Here’s a minimum working example:

def model(data): 
    mu = pyro.sample("mu", dist.Beta(1.,1.))
    y = pyro.sample( "y", dist.Binomial(total_count = 30,  probs = mu), obs = torch.tensor(27.))

def guide(data):
    loc = pyro.param('loc', lambda: torch.tensor(0.))
    scale = pyro.param('scale', lambda: torch.tensor(1.), constraint=constraints.positive)
    logit_mu = pyro.sample("logit_mu", dist.Normal(loc, scale), infer={'is_auxiliary': True})
    mu = pyro.sample('mu', dist.Delta(F.sigmoid( logit_mu )))
    return({"mu" : mu})

adam = pyro.optim.Adam({"lr": 0.03})
svi = SVI(model, guide, adam, loss=Trace_ELBO() ) 
for j in range(300):
    loss = svi.step(None)

This runs and converges, but the results don’t look entirely consistent with using an AutoDiagonalNormal guide on mu (from my understanding it should be exactly equivalent). Is my setup missing a Jacobian term? Thanks!

yes looks like you’re missing a jacobian. this could be inputted as the log_density argument to Delta. is there a particular reason why you are doing things manually like this?

Thanks! So I think this is what I should be doing:

def log_sigmoid_deriv(x): 
    return F.logsigmoid( x ) + F.logsigmoid( -x )

def model(data): 
    mu = pyro.sample("mu", dist.Beta(1.,1.))
    y = pyro.sample( "y", dist.Binomial(total_count = 30,  probs = mu), obs = torch.tensor(27.))

def guide(data):
    loc = pyro.param('loc', lambda: torch.tensor(0.))
    scale = pyro.param('scale', lambda: torch.tensor(1.), constraint=constraints.positive)
    logit_mu = pyro.sample("logit_mu", dist.Normal(loc, scale), infer={'is_auxiliary': True})
    mu = pyro.sample('mu', dist.Delta(F.sigmoid( logit_mu ),
                                     log_density= -log_sigmoid_deriv(logit_mu)))
    return({"mu" : mu})

adam = pyro.optim.Adam({"lr": 0.03})
svi = SVI(model, guide, adam, loss=Trace_ELBO() ) 
for j in range(300):
    loss = svi.step(None)

Re: manual. Yes, I want to set up a structured guide including some additional dependencies between sites rather than mean field with AutoDiagonalNormal.
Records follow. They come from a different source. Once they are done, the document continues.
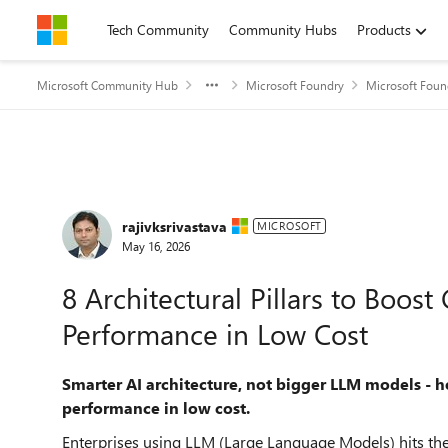
Skip to content
Tech Community
Community Hubs
Products
Microsoft Community Hub
Microsoft Foundry
Microsoft Foun
Forum Discussion
rajivksrivastava
MICROSOFT
May 16, 2026
8 Architectural Pillars to Boo
Performance in Low Cost
Smarter AI architecture, not bigger LLM models -
performance in low cost.
Enterprises using LLM (Large Language Models) hits the 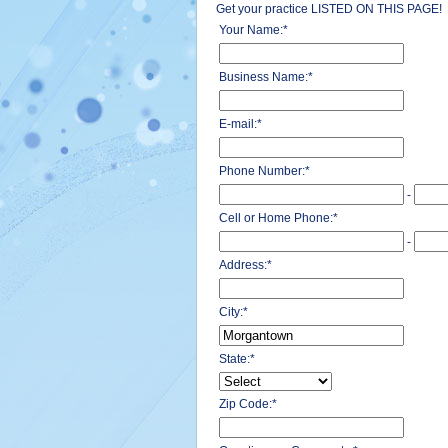
Get your practice LISTED ON THIS PAGE!
Your Name:
*
Business Name:
*
E-mail:
*
Phone Number:
*
-
Cell or Home Phone:
*
-
Address:
*
City:
*
State:
*
Zip Code:
*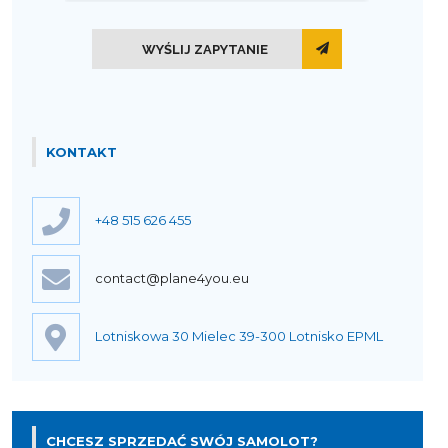
WYŚLIJ ZAPYTANIE
KONTAKT
+48 515 626 455
contact@plane4you.eu
Lotniskowa 30 Mielec 39-300 Lotnisko EPML
CHCESZ SPRZEDAĆ SWÓJ SAMOLOT?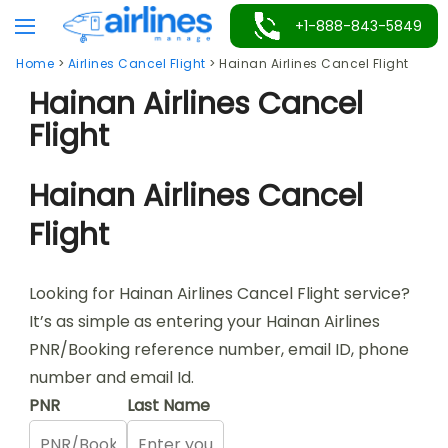
Skip
+1-888-843-5849
to
Home
>
Airlines Cancel Flight
>
Hainan Airlines Cancel Flight
content
Hainan Airlines Cancel
Flight
Hainan Airlines Cancel
Flight
Looking for Hainan Airlines Cancel Flight service?
It’s as simple as entering your Hainan Airlines
PNR/Booking reference number, email ID, phone
number and email Id.
PNR
Last Name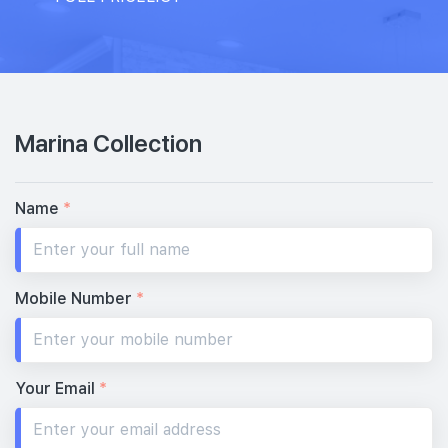
Marina Collection
Name
*
Mobile Number
*
Your Email
*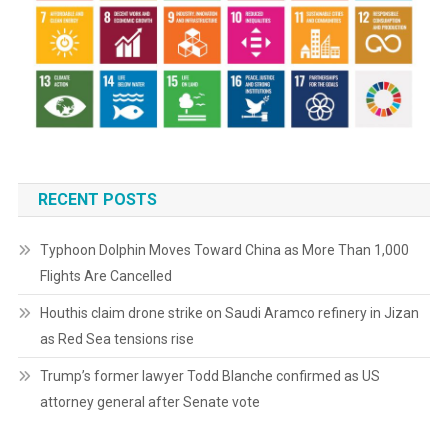
RECENT POSTS
Typhoon Dolphin Moves Toward China as More Than 1,000
Flights Are Cancelled
Houthis claim drone strike on Saudi Aramco refinery in Jizan
as Red Sea tensions rise
Trump’s former lawyer Todd Blanche confirmed as US
attorney general after Senate vote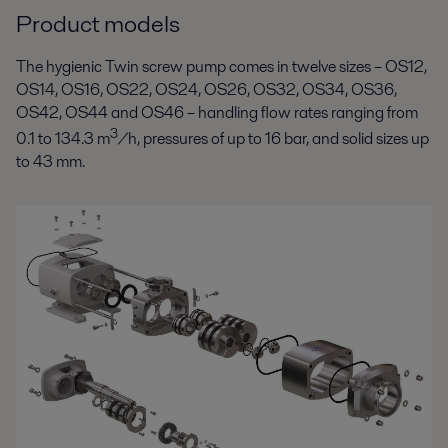
Product models
The hygienic Twin screw pump comes in twelve sizes – OS12,
OS14, OS16, OS22, OS24, OS26, OS32, OS34, OS36,
OS42, OS44 and OS46 – handling flow rates ranging from
3
0.1 to 134.3 m
/h, pressures of up to 16 bar, and solid sizes up
to 43 mm.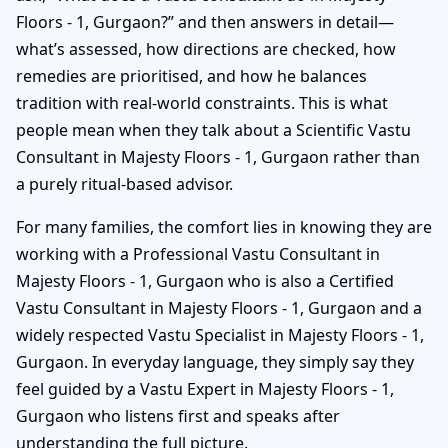
Floors - 1, Gurgaon?” and then answers in detail—
what’s assessed, how directions are checked, how
remedies are prioritised, and how he balances
tradition with real-world constraints. This is what
people mean when they talk about a Scientific Vastu
Consultant in Majesty Floors - 1, Gurgaon rather than
a purely ritual-based advisor.
For many families, the comfort lies in knowing they are
working with a Professional Vastu Consultant in
Majesty Floors - 1, Gurgaon who is also a Certified
Vastu Consultant in Majesty Floors - 1, Gurgaon and a
widely respected Vastu Specialist in Majesty Floors - 1,
Gurgaon. In everyday language, they simply say they
feel guided by a Vastu Expert in Majesty Floors - 1,
Gurgaon who listens first and speaks after
understanding the full picture.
well i think it’s probably better if you define a TransformedDistribution using a SigmoidTransform and avoid manual calculus. see e.g. here; git greping the repo is pretty useful for this sort of thing (at least once you know what to look for)


Thanks that looks like it would be cleaner (and less reliant on me doing the derivations correctly!)